Most MB manufacturers strangely don't supply data.
Many thanks, David
The only manufacturer that offers figures, is Intel. And
the data they offer in their technical manual, is of little
use. It almost makes you wonder why they bother.
There are some web sites with power calculators, but they
have two problems:
1) Don't break their results down into spreadsheet form.
If their results are to be trusted, the results should
be peer reviewed. Takaman was the only site which gave
a breakdown, but the Takaman site is gone now.
2) Sometimes have ridiculous numbers for things. For example,
on RAM, you can get real data from a Micron datasheet.
There is no need to make up numbers.
The method I've been using, is to:
1) Compute the 12V requirement. That is because much of the
significant loading, is now on one or more 12V rails.
2) Estimate the remaining power on the 3.3V and 5V rails at
about 50W. That is because, it isn't practical to try and
calculate it. DIMMs can be at the 5W or so level, Northbridge
might be up to 20W in some cases. Many other chips are only
1W a piece. So 50W is pretty generous. Hard drives can use
5V @ 1A each, so if you had enough of those, you'd have a
measurable drain on the 5V rail.
On the 12V rail, you can get video card measurements from
Xbitlabs.
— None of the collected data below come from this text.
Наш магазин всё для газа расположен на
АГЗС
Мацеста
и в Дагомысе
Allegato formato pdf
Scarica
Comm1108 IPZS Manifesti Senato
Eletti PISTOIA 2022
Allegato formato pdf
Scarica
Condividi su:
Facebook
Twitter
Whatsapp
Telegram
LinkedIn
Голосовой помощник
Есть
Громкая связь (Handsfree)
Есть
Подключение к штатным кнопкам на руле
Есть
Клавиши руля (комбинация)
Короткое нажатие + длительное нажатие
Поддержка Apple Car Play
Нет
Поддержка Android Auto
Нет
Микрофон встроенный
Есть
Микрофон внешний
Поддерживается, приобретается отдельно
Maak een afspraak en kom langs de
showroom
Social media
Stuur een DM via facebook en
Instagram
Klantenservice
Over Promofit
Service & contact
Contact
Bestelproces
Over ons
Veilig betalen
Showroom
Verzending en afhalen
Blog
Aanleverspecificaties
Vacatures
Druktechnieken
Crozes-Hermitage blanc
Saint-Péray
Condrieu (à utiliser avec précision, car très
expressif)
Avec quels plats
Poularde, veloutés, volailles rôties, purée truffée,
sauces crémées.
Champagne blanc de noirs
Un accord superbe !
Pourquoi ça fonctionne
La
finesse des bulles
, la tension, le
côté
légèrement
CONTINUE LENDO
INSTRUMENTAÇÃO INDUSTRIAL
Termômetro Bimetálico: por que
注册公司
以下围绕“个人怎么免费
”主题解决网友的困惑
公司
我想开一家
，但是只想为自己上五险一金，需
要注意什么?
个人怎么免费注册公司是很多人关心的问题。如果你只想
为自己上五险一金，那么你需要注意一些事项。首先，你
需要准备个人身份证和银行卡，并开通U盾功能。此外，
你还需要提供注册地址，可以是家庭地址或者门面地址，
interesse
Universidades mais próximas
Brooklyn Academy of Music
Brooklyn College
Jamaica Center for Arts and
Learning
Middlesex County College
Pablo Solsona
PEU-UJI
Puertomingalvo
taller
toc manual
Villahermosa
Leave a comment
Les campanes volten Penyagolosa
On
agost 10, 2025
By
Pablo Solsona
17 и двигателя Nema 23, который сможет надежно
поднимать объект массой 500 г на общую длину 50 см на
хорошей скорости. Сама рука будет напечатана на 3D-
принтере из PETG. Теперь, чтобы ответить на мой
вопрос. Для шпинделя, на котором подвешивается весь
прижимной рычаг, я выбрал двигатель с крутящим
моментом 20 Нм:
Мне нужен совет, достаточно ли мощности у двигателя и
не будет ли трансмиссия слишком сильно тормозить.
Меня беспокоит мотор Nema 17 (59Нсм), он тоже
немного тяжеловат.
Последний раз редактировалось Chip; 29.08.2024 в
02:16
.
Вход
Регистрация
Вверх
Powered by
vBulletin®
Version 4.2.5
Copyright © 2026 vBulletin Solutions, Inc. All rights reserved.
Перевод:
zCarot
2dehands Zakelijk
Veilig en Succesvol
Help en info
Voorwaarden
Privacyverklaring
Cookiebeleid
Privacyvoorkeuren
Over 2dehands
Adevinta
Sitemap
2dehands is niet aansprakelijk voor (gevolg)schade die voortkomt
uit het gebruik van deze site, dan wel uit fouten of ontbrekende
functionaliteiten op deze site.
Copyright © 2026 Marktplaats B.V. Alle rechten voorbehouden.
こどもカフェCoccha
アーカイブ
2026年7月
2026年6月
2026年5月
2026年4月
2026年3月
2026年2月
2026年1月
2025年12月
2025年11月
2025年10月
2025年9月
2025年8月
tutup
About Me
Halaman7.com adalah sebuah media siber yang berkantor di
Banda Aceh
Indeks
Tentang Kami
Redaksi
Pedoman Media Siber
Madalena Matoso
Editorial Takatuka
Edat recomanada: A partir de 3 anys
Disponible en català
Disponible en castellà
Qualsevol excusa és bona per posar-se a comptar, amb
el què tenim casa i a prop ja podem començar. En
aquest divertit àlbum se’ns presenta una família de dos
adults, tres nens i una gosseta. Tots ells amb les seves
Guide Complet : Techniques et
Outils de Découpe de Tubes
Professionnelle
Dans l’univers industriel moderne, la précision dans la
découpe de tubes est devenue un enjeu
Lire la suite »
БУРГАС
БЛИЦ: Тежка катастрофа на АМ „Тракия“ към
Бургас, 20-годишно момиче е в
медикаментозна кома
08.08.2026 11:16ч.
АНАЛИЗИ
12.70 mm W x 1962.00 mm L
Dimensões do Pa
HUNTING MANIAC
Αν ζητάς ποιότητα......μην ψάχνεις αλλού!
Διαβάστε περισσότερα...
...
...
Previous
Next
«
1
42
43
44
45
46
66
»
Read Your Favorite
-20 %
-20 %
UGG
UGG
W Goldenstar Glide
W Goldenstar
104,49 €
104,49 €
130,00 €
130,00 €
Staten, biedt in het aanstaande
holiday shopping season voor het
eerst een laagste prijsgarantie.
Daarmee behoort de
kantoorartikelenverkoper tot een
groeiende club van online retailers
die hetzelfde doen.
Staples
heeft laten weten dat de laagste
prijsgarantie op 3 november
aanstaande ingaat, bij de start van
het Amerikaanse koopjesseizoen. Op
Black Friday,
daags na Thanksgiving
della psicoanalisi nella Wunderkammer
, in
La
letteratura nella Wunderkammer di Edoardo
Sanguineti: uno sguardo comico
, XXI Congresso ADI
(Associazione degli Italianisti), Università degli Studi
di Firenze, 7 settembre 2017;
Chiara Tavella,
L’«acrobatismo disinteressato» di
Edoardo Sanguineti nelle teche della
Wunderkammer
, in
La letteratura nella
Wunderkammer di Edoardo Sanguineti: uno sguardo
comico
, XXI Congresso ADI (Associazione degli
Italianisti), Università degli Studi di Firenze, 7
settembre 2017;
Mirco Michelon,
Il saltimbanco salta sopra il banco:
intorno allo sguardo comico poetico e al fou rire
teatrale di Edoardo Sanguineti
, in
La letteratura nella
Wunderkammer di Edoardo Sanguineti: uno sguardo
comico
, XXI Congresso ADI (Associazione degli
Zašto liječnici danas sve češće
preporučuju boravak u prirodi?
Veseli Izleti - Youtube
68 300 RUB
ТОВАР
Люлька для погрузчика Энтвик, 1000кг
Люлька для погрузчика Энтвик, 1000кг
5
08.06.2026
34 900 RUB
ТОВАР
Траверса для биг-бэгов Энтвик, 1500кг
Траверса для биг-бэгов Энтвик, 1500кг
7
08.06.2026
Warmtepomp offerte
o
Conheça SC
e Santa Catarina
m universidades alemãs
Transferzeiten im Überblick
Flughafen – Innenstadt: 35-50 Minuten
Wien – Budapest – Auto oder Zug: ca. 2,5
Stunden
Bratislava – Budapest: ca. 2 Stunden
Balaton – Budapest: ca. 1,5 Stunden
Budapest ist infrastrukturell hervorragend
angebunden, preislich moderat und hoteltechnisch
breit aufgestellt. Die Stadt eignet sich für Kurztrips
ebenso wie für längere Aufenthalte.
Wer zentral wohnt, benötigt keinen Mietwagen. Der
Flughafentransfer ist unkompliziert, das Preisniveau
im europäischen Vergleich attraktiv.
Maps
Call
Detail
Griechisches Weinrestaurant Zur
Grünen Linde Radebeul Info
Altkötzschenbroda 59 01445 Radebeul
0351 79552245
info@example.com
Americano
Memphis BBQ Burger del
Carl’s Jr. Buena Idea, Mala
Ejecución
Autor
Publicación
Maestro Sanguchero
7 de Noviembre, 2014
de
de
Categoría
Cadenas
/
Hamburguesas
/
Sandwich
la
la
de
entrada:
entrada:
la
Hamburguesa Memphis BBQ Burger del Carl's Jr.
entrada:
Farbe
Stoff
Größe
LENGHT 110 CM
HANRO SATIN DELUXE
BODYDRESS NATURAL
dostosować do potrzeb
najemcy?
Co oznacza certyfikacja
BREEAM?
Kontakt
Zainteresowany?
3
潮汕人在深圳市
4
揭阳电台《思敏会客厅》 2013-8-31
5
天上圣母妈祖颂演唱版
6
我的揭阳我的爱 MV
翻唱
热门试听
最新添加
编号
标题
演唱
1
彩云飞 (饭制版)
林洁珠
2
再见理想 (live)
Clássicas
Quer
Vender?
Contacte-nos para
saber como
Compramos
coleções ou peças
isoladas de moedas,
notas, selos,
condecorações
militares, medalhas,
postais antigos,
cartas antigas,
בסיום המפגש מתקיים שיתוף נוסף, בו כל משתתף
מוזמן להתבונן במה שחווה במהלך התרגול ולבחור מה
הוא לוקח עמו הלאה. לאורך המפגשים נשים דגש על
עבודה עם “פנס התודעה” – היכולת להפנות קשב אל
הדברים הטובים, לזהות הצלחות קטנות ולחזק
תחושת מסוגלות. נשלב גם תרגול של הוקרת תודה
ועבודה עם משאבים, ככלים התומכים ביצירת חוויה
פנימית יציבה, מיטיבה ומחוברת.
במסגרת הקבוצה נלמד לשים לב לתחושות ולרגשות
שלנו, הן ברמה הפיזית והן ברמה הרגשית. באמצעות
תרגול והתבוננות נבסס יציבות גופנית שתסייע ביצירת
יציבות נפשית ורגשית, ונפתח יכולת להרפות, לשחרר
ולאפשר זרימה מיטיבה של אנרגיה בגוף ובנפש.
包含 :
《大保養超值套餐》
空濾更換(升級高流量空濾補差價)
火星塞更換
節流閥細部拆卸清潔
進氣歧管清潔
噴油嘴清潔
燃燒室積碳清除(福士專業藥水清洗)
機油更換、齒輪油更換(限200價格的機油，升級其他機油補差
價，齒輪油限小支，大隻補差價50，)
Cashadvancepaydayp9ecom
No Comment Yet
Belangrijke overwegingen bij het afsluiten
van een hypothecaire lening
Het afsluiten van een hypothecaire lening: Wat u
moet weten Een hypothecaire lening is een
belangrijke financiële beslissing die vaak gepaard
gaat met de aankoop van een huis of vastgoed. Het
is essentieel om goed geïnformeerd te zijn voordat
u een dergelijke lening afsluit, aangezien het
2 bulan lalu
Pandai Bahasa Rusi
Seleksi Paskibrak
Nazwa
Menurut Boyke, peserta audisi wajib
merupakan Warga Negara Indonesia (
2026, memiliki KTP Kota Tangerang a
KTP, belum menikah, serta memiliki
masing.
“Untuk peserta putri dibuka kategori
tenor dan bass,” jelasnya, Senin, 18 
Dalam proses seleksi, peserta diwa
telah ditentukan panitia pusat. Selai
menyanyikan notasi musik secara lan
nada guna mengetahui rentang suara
They've measured a good number of cards.
For processors, there is
www.amdcompare.com and
processorfinder.intel.com . I assume the Vcore conversion circuit
is 90% efficient, then take (P/12V) * (1/0.90) to get the amps
from the 12V rail, as the ATX12V 2x2 connector feeds the
processor.
That should give you enough info to start with. Power numbers for
hard drives are available. And numbers of a sort are available
for optical drives. 12V @ 0.6A is enough for a hard drive.
12V @ 1.5A is enough for an optical drive (I've measured the
optical drive on this computer, at 1.0A, spinning at max speed.)
In terms of a max config, right now that would be something
like a 130W processor, and two 8800GTX cards at 145W each. That
would be (130/12)*(1/0.90)=12A for the processor. And about
12A for each video card. With a bit thrown in for HDD, ODD, and
fans, that would be 12V @ 40A. At the other extreme, you can
probably build a (weak) computer using less than 100W total.